TRT3 - JT reconhece relação de emprego entre policial militar e posto de combustível
De
acordo com o artigo 3º da CLT, considera-se empregado toda pessoa
física que prestar serviços de natureza não eventual a empregador, sob a
dependência econômica deste mediante salário. Com base nesse
dispositivo, somado ao entendimento jurisprudencial pacificado pela
súmula nº 386 do TST, a 2ª turma do trt-mg confirmou a sentença que
reconheceu vínculo empregatício entre um policial militar e um posto de
combustível.
O
posto insistia em que a prestação de serviços do trabalhador se deu de
forma autônoma, em contrato de prestação de segurança privada.
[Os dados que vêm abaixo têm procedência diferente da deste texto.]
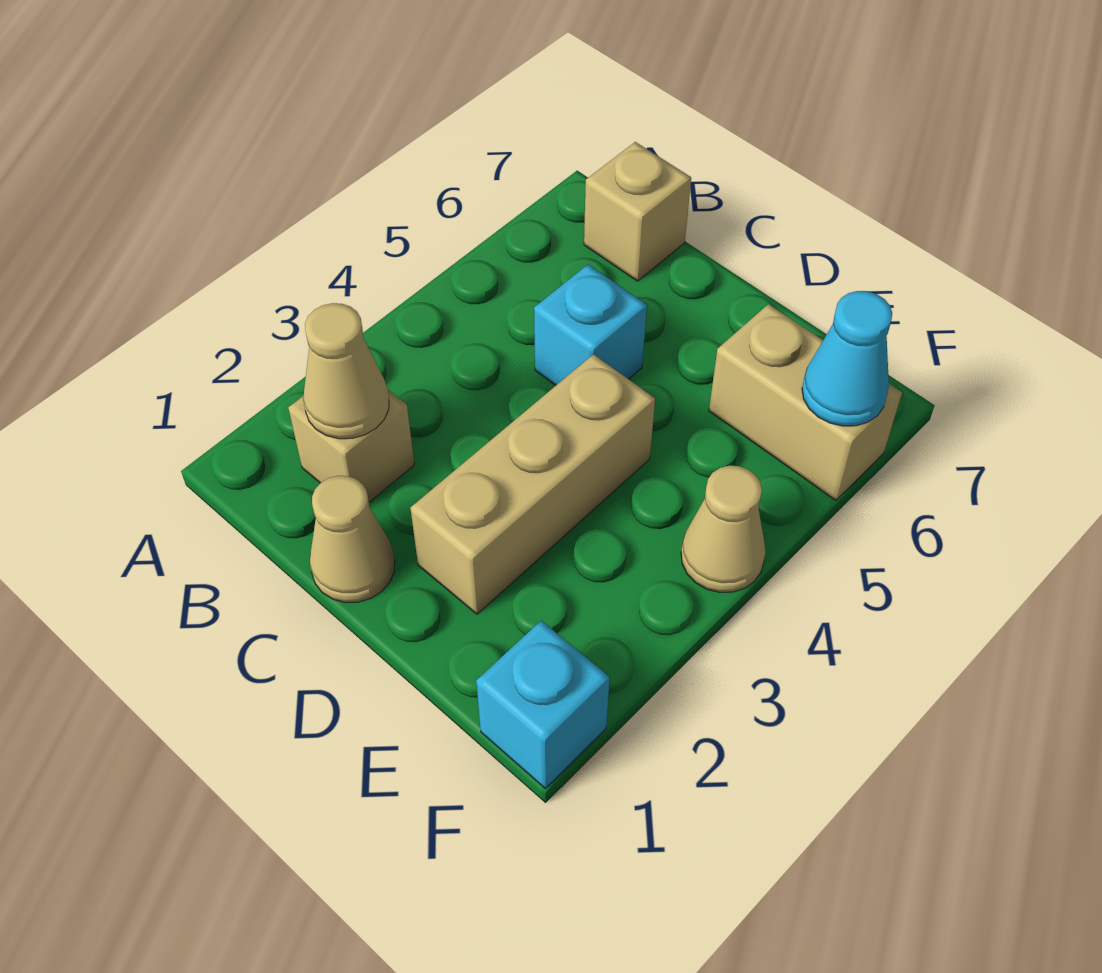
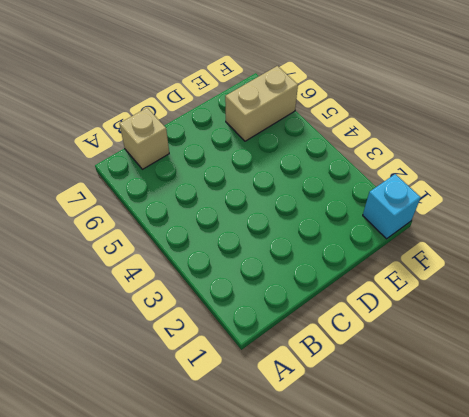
none -> tan 1x1 brick [288,390,414,502]
none -> tan 1x1 cone [310,476,395,603]

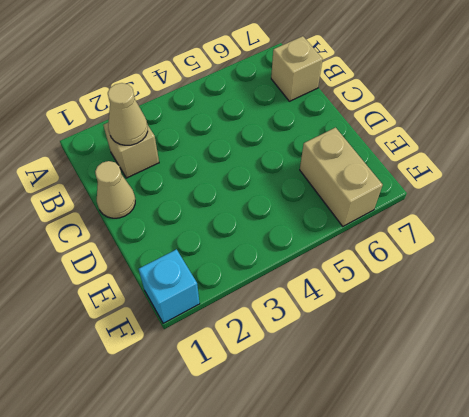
none -> cyan 1x1 brick [534,264,647,385]
none -> tan 1x3 brick [410,354,655,614]

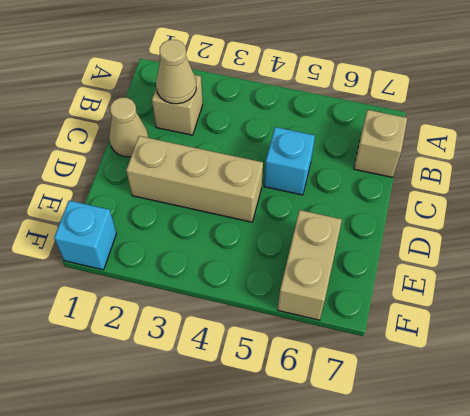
none -> tan 1x1 cone [681,466,766,592]
none -> cyan 1x1 cone [802,291,892,426]

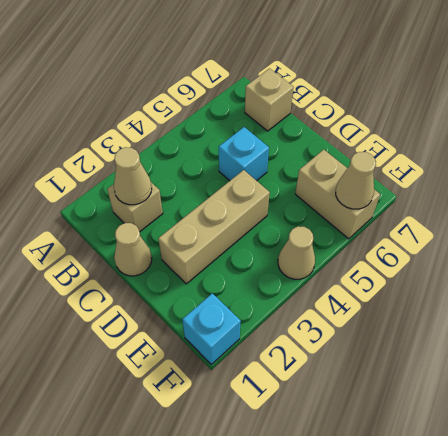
tan 1x1 cone [336,152,376,209] -> cyan 1x1 cone [802,291,892,426]

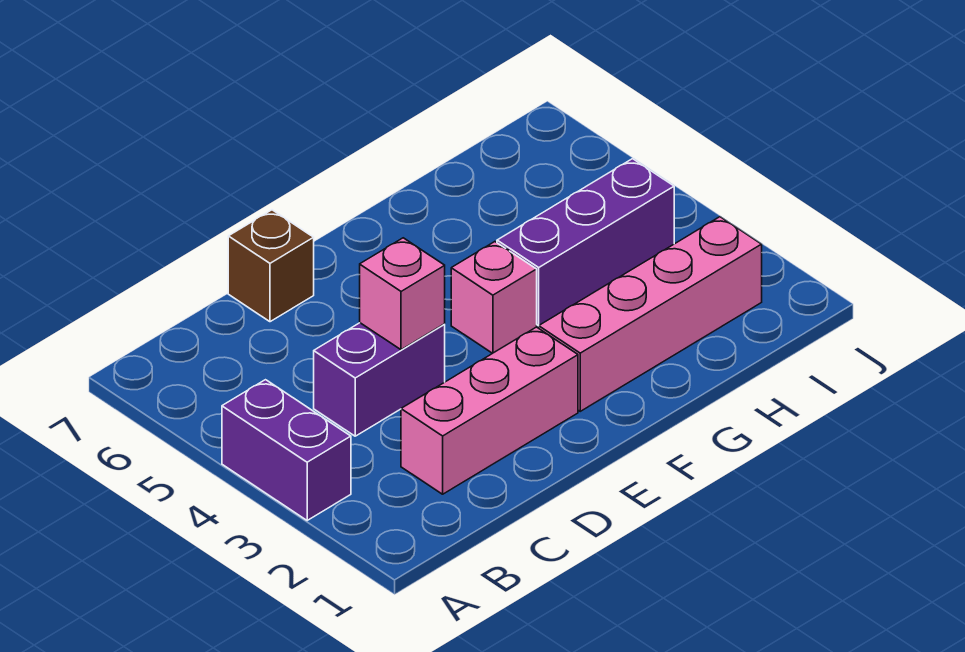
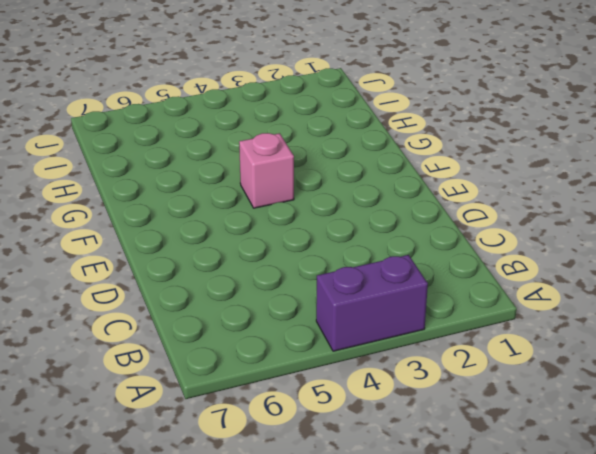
none -> pink 1x3 brick [401,327,578,494]
none -> purple 1x2 brick [314,323,445,436]

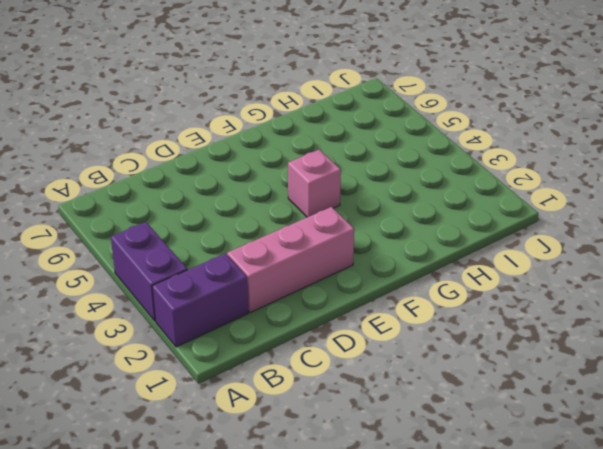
purple 1x2 brick [152,254,248,347] -> purple 1x2 brick moved to [314,323,445,436]
none -> brown 1x1 brick [228,210,314,322]
none -> pink 1x4 brick [539,217,762,411]

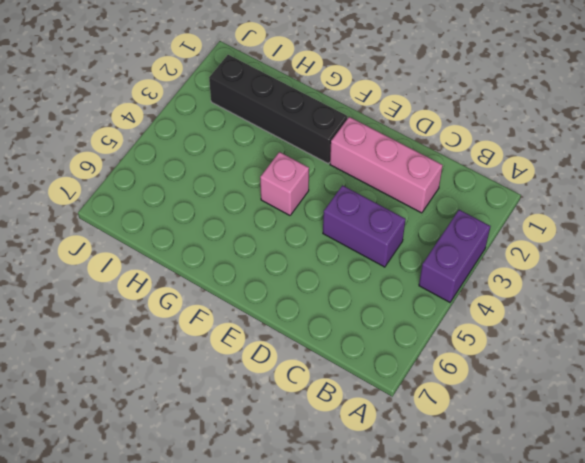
black 1x4 brick [209,55,348,164] -> pink 1x4 brick [539,217,762,411]
none -> brown 1x1 brick [228,210,314,322]
none -> purple 1x3 brick [497,159,674,326]

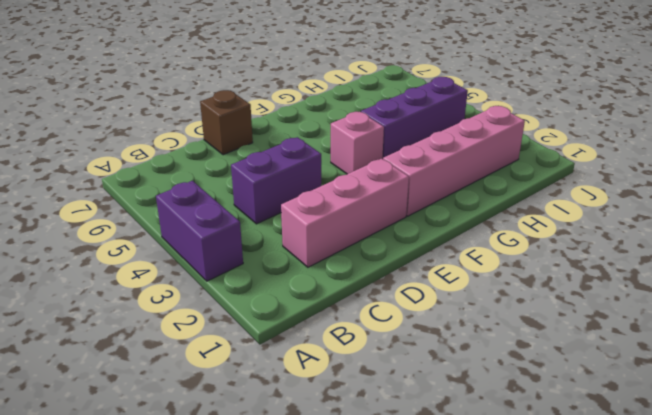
none -> pink 1x1 brick [360,238,445,350]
Esse
reconhecimento de que o trabalhador lhe prestou serviços passou para o
posto a obrigação de provar a alegação de autonomia, nos termos do
inciso ii do artigo 333 do CPC. Mas o réu não conseguiu se desvencilhar
desse ônus.
Ao
analisar as declarações prestadas pelo representante do reclamado e uma
testemunha, o desembargador Jales Valadão Cardoso não teve dúvida de
que os serviços não foram prestados em regime de autonomia. Segundo ele,
a prova oral indicou que o reclamante trabalhava de segurança,
subordinado a cumprimento de escala de horários e recebendo salário fixo
mensal.
O
próprio representante do réu disse que o reclamante recebia R$ 2 mil
todos os meses, sendo o valor distribuído para um grupo de vigilantes.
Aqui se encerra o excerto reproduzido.